Wyckoff's Smart Market Phases
Having come to the conclusion that VSA is the approach I want to apply to chart reading, it's time to drill down to the absolute basics to get a firm foundation to build upon. So we will quickly backpedal from Tom Williams VSA to Richard Wyckoff's Model to Dow Theory. While Wyckoff's general principles and basic methods need studying to master the fundamental aspects of being a trader, I prefer the modern applications of the model, like Tom Williams "Volume Spread Analysis" (also called "Wyckoff on Steroids") which is where this is all heading.
The foudation of market theory and technical analysis originated with Charles H. Dow and has been expanded on ever since he first published his series of Wall Street Journal editorials from 1900 until he died in 1902. The followers of Dow Theory http://www.investopedia.com/universi...ry/default.asp include the likes of Elliott (fractals and waves) and Gann (angles and vibrations) who built grand schemes around it to supposedly predict market movements.
Wyckoff did the same, but instead of looking to mathematical devination, he applied his vast and greatly successful "tape reading" capabilities. He started in the business in 1888 as a 15-year-old stock runner studying the great tape readers and investment giants of the time.This, in a nutshell, is the Wyckoff Method: Dow Theory, tape reading (later to become chart reading), and understanding the mechanizations of the major players.
Dow Theory identifies three phases of major market trends. They are: the accumulation phase, the public participation phase, and the distribution phase.
"The accumulation phase (phase 1) is a period when investors "in the know" are actively buying (selling) stock against the general opinion of the market. During this phase, the stock price does not change much because these investors are in the minority absorbing (releasing) stock that the market at large is supplying (demanding). Eventually, the market catches on to these astute investors and a rapid price change occurs (phase 2). This occurs when trend followers and other technically oriented investors participate. This phase continues until rampant speculation occurs. [Excess in the chart below] At this point, the astute investors begin to distribute their holdings to the market (phase 3)."
Let's begin by assuming the market or security has come to rest on a general area of support. SM evaluates the situation and decides it's ready to reverse the trend. The price is low with little or no volume activity and they have a Target.
Phase 1: Accumulation. SM begins buying from the public at extremely low prices.
Phase 2: Mark-up. The supply from the public is exhausted. SM is long. With no resistance to the upside, price increases.
Phase 3: Distribution. Price reaches the SM Target and it's time to take profits. Now the public wants in.
Phase 4: Mark-down. The smart money begins selling to the public, then establishes short positions.

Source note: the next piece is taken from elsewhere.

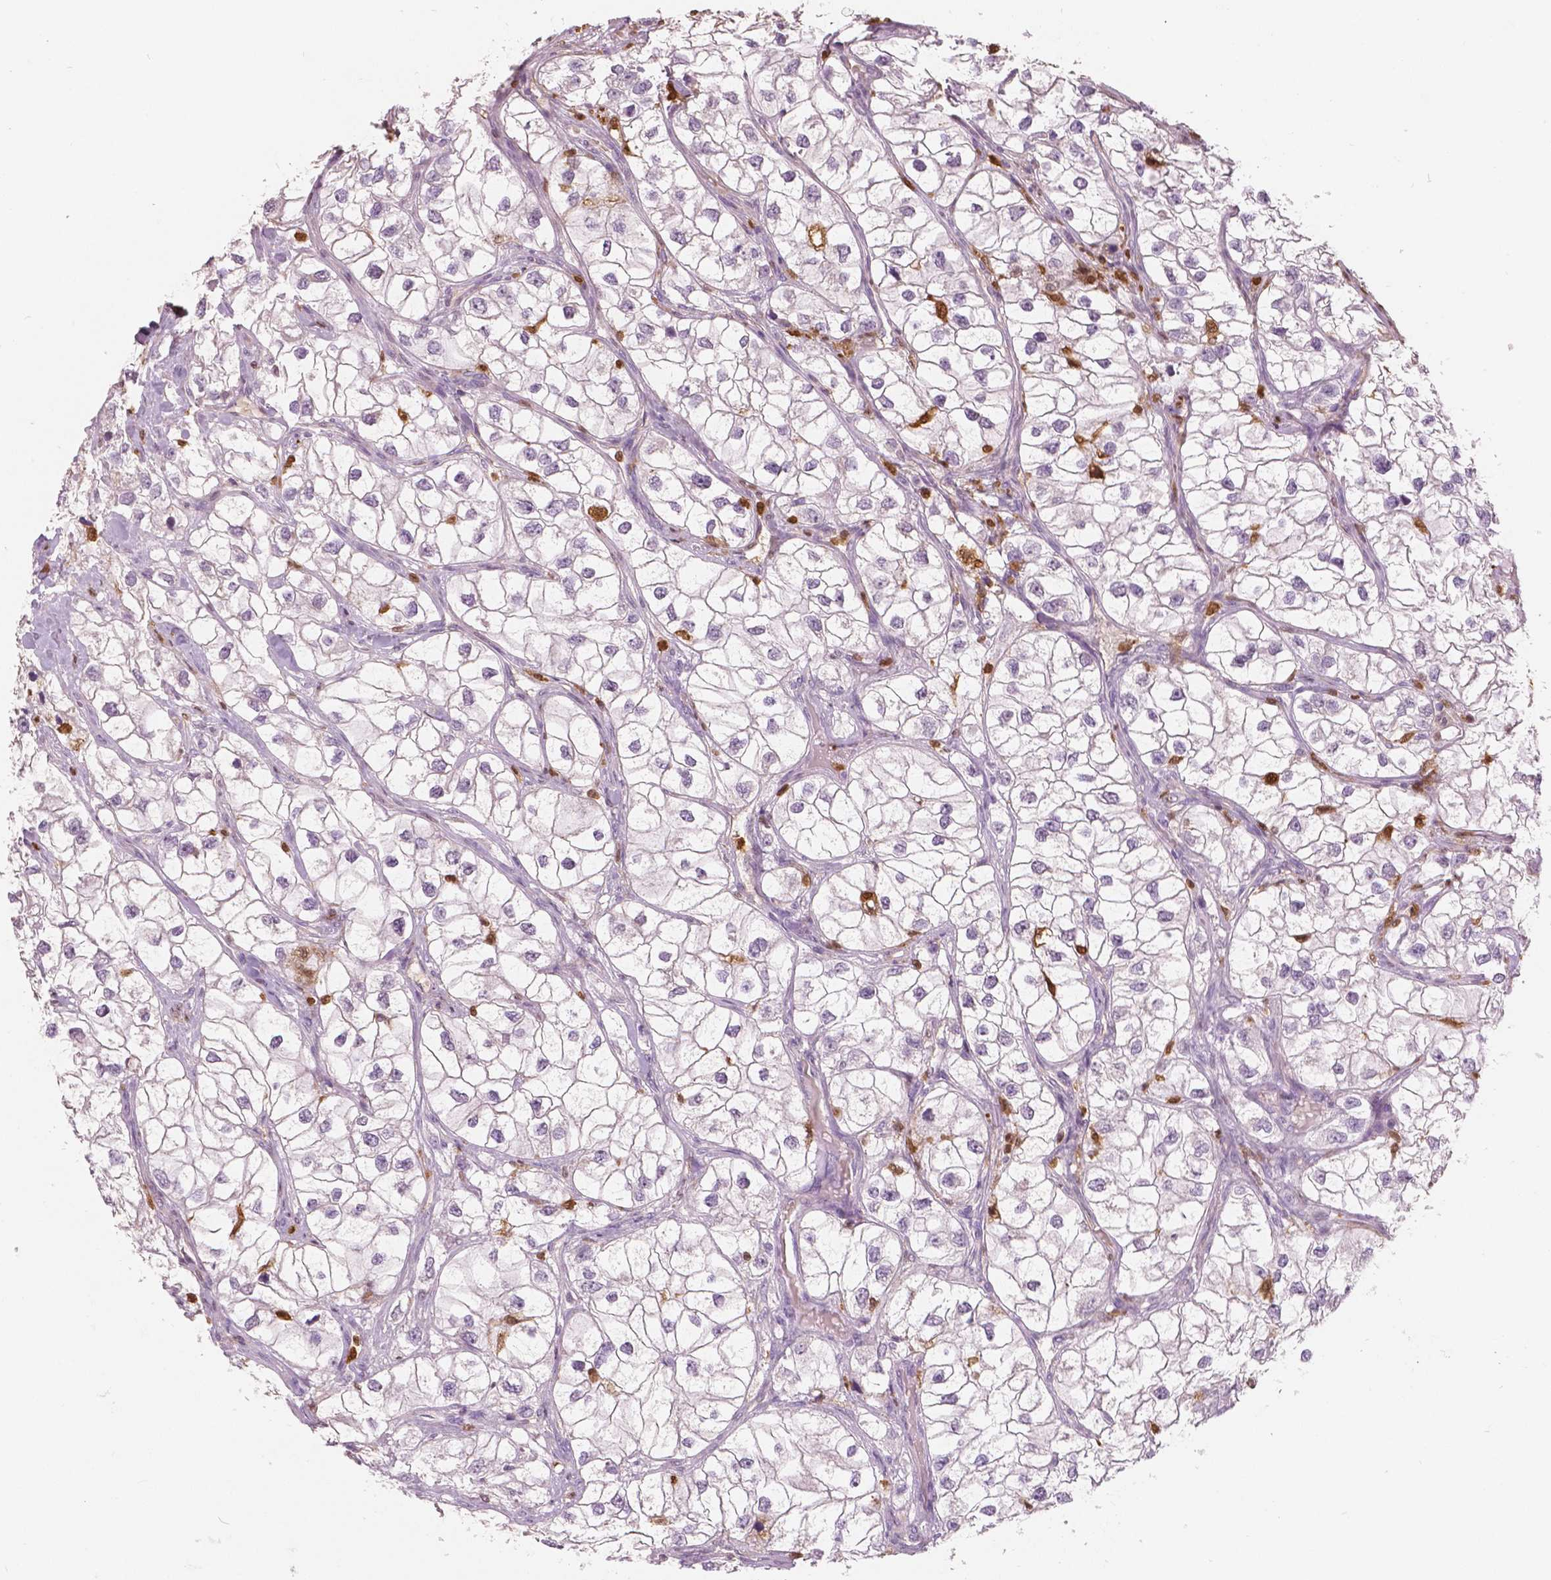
{"staining": {"intensity": "negative", "quantity": "none", "location": "none"}, "tissue": "renal cancer", "cell_type": "Tumor cells", "image_type": "cancer", "snomed": [{"axis": "morphology", "description": "Adenocarcinoma, NOS"}, {"axis": "topography", "description": "Kidney"}], "caption": "Immunohistochemistry of renal cancer (adenocarcinoma) displays no positivity in tumor cells. (Immunohistochemistry (ihc), brightfield microscopy, high magnification).", "gene": "S100A4", "patient": {"sex": "male", "age": 59}}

With no support price falls.
Since we, as individual traders, do not have the resources to effect the market, this senario can seem like a battle. Us against them. This is not what Wyckoff intended. The idea is to separate yourself from the herd's concept of supply and demand. Not only that, but separate yourself from the herd's predisposition for greed and fear.
Understanding the concept and applying the methods changes everything. You meld with the SM. It's like you are one of them, but with indirect contact - you can't pick up the phone a call them to find out what's up next, you have to read the charts and they'll explain everything they have in mind through them.